4. Laborem Exercens, 1981

On the 90th anniversary of Rerum Novarum, Pope John Paul II revisited the themes laid out by his predecessors, devoting a substantial section of his Encyclical to “The Importance of Unions (20).” The Holy Father observed that “the experience of history teaches that organizations of this type are an indispensable element of social life” and that they serve as “a mouthpiece for the struggle for social justice.” He clarified further the right to strike: “workers should be assured the right to strike, without being subjected to personal penal sanctions for taking part in a strike.”

5. Economic Justice For All, 1986

America’s Catholic Bishops issued this “Pastoral Letter on Catholic Social Teaching and the U.S. Economy” to help our nation’s faithful think through the implications of Catholic Social Teaching for our social and economic life. While the world measures economic success in the number of goods produced, the Bishops remind us that Catholic teaching would hold instead “the most urgent priority for domestic economic policy is the creation of new jobs with adequate pay and decent working conditions (136).” They noted that although “Catholic social teaching does not require absolute equality in the distribution of income and wealth” it entailed “a strong presumption against extreme inequality of income and wealth as long as there are poor, hungry, and homeless people in our midst (185).” The Bishops defended the right to organize in the strongest terms, and called for labor law reform to better protect that right. “The Church fully supports the right of workers to form unions or other associations to secure their rights to fair wages and working conditions…. No one may deny the right to organize without attacking human dignity itself. Therefore, we firmly oppose organized efforts, such as those regrettably now seen in this country, to break existing unions and prevent workers from organizing. Migrant agricultural workers today are particularly in need of protection, including the right to organize and bargain collectively. U.S. labor law reform is needed to meet these problems as well as to provide more timely and effective remedies for unfair labor practices (105).” Nor did the bishops exempt the Church from these obligations of social justice. “On the parish and diocesan level, through its agencies and institutions, the Church employs many people; it has investments; it has extensive properties for worship and mission. All the moral principles that govern the just operation of any economic endeavor apply to the Church and its agencies and institutions; indeed the Church should be exemplary… We bishops commit ourselves to the principle that those who serve the Church—laity, clergy, and religious—should receive a sufficient livelihood and the social benefits provided by responsible employers in our nation…. All church institutions must also fully recognize the rights of employees to organize and bargain collectively with the institution through whatever association or organization they freely choose. (347, 351, 353)”

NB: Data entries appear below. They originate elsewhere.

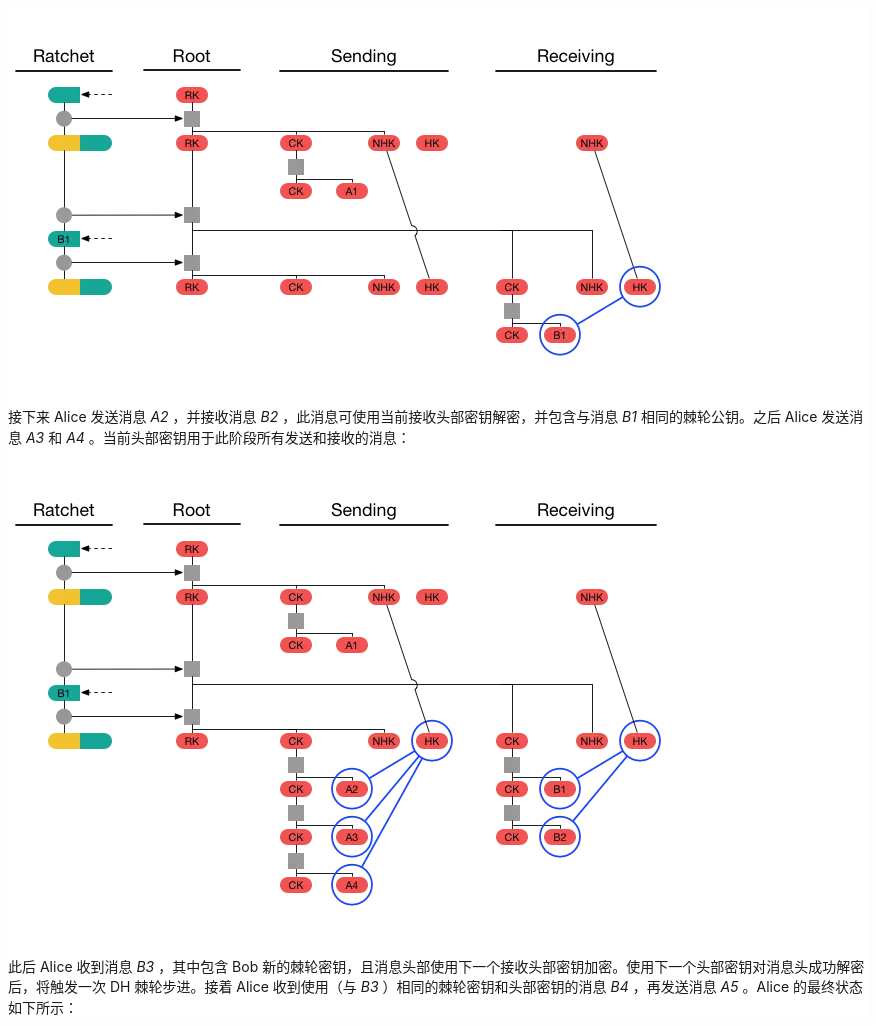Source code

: ![](/assets/postAssets/2019/LfwBnzq.webp)

接下来 Alice 发送消息 *A2* ，并接收消息 *B2* ，此消息可使用当前接收头部密钥解密，并包含与消息 *B1* 相同的棘轮公钥。之后 Alice 发送消息 *A3* 和 *A4* 。当前头部密钥用于此阶段所有发送和接收的消息：

![](/assets/postAssets/2019/YZItuRZ.webp)

此后 Alice 收到消息 *B3* ，其中包含 Bob 新的棘轮密钥，且消息头部使用下一个接收头部密钥加密。使用下一个头部密钥对消息头成功解密后，将触发一次 DH 棘轮步进。接着 Alice 收到使用（与 *B3* ）相同的棘轮密钥和头部密钥的消息 *B4* ，再发送消息 *A5* 。Alice 的最终状态如下所示：
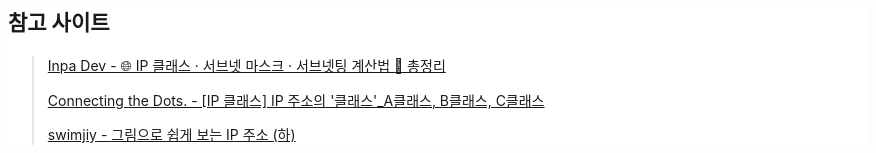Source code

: ## 참고 사이트

> [Inpa Dev - 🌐 IP 클래스 · 서브넷 마스크 · 서브넷팅 계산법 💯 총정리][ref_site_1]
>
> [Connecting the Dots. - [IP 클래스] IP 주소의 '클래스'\_A클래스, B클래스, C클래스][ref_site_2]
>
> [swimjiy - 그림으로 쉽게 보는 IP 주소 (하)][ref_site_3]



[image_light]: {{page.image-path}}/ip-class_2_light.png
[image_dark]: {{page.image-path}}/ip-class_2_dark.png
[image_1]: {{page.image-path}}/ip-class_1.png
[image_2]: /assets/img/computer-science/network/ip/ip_3.png
[image_3]: {{page.image-path}}/ip-class_3.png
[image_4]: {{page.image-path}}/ip-class_4.png
[image_5]: {{page.image-path}}/ip-class_5.png
[image_6]: {{page.image-path}}/ip-class_6.png
[image_7]: {{page.image-path}}/ip-class_7.png
[image_8]: {{page.image-path}}/ip-class_8.png
[image_9]: {{page.image-path}}/ip-class_9.png
[image_10]: {{page.image-path}}/ip-class_10.png



[ip]: {{site.url}}/posts/ip
[cidr]: {{site.url}}/posts/cidr



[ref_site_1]: https://inpa.tistory.com/entry/WEB-IP-%ED%81%B4%EB%9E%98%EC%8A%A4-%EC%84%9C%EB%B8%8C%EB%84%B7-%EB%A7%88%EC%8A%A4%ED%81%AC-%EC%84%9C%EB%B8%8C%EB%84%B7%ED%8C%85-%EC%B4%9D%EC%A0%95%EB%A6%AC
[ref_site_2]: https://louis-j.tistory.com/entry/IP-%ED%81%B4%EB%9E%98%EC%8A%A4-IP-%EC%A3%BC%EC%86%8C%EC%9D%98-%ED%81%B4%EB%9E%98%EC%8A%A4-A%ED%81%B4%EB%9E%98%EC%8A%A4-B%ED%81%B4%EB%9E%98%EC%8A%A4-C%ED%81%B4%EB%9E%98%EC%8A%A4
[ref_site_3]: https://brunch.co.kr/@swimjiy/44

6. Caritas in Veritate, 2009

Catholic thinkers in the United States (seldom elsewhere in Christendom) who oppose labor unions can frequently be heard asserting that Church teaching on unions applied only to the conditions at the start of the industrial revolution. In his Encyclical letter Caritas in Veritate, Pope Benedict XVI addressed this error directly. “Through the combination of social and economic change, trade union organizations experience greater difficulty in carrying out their task of representing the interests of workers, partly because Governments, for reasons of economic utility, often limit the freedom or the negotiating capacity of labour unions. Hence traditional networks of solidarity have more and more obstacles to overcome. The repeated calls issued within the Church’s social doctrine, beginning with Rerum Novarum, for the promotion of workers’ associations that can defend their rights must therefore be honoured today even more than in the past (25).”